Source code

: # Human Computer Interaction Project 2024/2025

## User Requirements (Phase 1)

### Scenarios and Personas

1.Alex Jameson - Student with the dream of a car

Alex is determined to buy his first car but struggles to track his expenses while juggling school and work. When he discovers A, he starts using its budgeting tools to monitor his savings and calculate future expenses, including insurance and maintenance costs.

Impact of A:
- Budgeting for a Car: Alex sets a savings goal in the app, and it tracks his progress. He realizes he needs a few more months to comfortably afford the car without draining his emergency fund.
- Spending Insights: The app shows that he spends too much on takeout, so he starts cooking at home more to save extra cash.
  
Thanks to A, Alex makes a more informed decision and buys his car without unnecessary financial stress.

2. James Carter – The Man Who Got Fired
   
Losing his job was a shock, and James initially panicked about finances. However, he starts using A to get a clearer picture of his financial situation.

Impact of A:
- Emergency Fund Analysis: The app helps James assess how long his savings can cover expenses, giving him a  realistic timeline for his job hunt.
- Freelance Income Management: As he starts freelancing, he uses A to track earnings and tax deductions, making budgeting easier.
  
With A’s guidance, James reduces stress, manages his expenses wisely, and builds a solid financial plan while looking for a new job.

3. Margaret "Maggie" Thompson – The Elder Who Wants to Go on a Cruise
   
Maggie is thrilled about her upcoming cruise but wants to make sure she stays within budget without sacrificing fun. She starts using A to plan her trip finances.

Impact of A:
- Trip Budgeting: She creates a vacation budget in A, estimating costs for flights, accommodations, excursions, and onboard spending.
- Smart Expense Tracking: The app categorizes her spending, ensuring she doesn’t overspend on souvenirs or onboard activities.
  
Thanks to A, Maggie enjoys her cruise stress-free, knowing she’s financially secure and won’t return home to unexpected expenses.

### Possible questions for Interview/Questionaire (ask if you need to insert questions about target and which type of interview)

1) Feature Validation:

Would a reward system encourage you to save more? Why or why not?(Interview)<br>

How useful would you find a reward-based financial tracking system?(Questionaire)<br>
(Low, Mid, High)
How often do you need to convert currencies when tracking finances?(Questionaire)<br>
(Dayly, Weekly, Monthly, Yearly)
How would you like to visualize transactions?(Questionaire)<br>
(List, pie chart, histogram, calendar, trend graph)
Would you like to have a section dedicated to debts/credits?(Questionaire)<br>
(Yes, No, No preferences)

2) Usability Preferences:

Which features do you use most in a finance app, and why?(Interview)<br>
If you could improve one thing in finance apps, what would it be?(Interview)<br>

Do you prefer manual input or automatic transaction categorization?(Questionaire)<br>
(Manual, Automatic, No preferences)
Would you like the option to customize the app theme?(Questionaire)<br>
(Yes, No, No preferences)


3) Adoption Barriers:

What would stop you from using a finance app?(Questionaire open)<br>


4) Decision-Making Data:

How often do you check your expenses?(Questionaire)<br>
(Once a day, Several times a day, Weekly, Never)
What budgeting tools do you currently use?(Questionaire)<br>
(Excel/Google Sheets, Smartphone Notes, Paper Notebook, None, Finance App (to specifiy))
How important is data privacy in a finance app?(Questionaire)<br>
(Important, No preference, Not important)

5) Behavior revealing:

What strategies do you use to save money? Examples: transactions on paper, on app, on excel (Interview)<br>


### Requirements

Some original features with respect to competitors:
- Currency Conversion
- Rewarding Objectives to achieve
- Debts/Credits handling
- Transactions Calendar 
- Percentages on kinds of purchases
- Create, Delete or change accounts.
------------------------------------------------------------------------
What is needed: Recast the lines from the one containing "What strategies do" through the one containing "### Requirements" as a Markdown table with the columns Row and Line. Number each line and leave out blank lines.

Answer to this problem:
| Row | Line |
|---|---|
| 1 | What strategies do you use to save money? Examples: transactions on paper, on app, on excel (Interview)<br> |
| 2 | ### Requirements |